- Provided passage:
<<<<
Understanding Irma, Harvey and a world underwater!
Explaining the hurricanes, monsoons and floods of our warming world
By: Daniel Macmillen Voskoboynik
Photo Credit: Punit Paranjpe, Reuters
At the time of writing, Irma, the most powerful known hurricane in the history of Atlantic, is devastating the Northeastern Caribbean.
St Maarten and Barbuda have suffered unspeakable destruction.
Monsoonal storms and floods have killed over a thousand people in India, Nepal and Bangladesh, forcing millions from their communities.
Over the last weeks, we have also seen torrential rains ravage countless homes across our shared planet, from Yemen, to Mexico, to Nigeria.
Much has been written about these deluges.
What follows is not an attempt to add to the litany of words, but to bring ideas together for the time-starved reader.
To begin, it’s important to clear the air.
The idea of a natural disaster is misguided.
All climate-driven human catastrophes are caused by the interaction of two things: climate conditions and societal conditions.
Whenever you see a news story relating to an environmental disaster, it’s important to look out for both types of conditions.
Here are some short explainers that can hopefully be of use to you, and help you to understand the expressions of our warming world.
Climate Conditions
A flooded neighbourhood in Makurdi, Benue in Nigeria. Photo Credit: Environews Nigeria.
In every one of these incidents, we see intense environmental conditions: powerful winds, torrential rains, storm surges.
>>>>
- Your task: Retype the part of the article on hurricanes and floods above, starting with "To begin, it’s" and going on through "Credit: Environews Nigeria.".

- Data for review:
<<<<
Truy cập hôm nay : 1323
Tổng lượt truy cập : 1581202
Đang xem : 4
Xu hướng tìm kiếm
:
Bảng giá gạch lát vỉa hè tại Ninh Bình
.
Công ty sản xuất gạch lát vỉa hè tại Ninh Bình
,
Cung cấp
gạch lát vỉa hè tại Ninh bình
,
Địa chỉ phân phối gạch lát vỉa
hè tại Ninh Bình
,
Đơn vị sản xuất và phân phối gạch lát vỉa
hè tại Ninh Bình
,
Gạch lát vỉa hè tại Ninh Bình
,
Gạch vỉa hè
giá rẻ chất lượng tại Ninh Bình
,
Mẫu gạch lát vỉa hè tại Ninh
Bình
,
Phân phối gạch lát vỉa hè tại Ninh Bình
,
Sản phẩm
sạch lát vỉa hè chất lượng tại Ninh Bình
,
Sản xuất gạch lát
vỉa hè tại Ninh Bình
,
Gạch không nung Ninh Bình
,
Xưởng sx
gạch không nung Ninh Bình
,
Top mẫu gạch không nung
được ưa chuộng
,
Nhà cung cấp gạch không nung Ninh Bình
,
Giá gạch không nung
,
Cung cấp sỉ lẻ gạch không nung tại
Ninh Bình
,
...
>>>>
<<<<
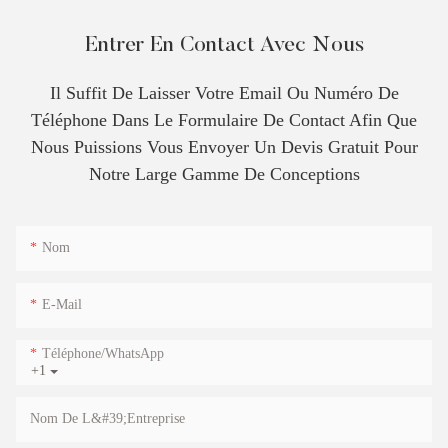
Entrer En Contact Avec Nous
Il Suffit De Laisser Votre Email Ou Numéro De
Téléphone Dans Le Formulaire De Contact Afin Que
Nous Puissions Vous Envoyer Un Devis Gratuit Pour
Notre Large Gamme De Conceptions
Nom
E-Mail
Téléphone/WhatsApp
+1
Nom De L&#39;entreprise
>>>>
- Solution for this task:
To begin, it’s important to clear the air.
The idea of a natural disaster is misguided.
All climate-driven human catastrophes are caused by the interaction of two things: climate conditions and societal conditions.
Whenever you see a news story relating to an environmental disaster, it’s important to look out for both types of conditions.
Here are some short explainers that can hopefully be of use to you, and help you to understand the expressions of our warming world.
Climate Conditions
A flooded neighbourhood in Makurdi, Benue in Nigeria. Photo Credit: Environews Nigeria.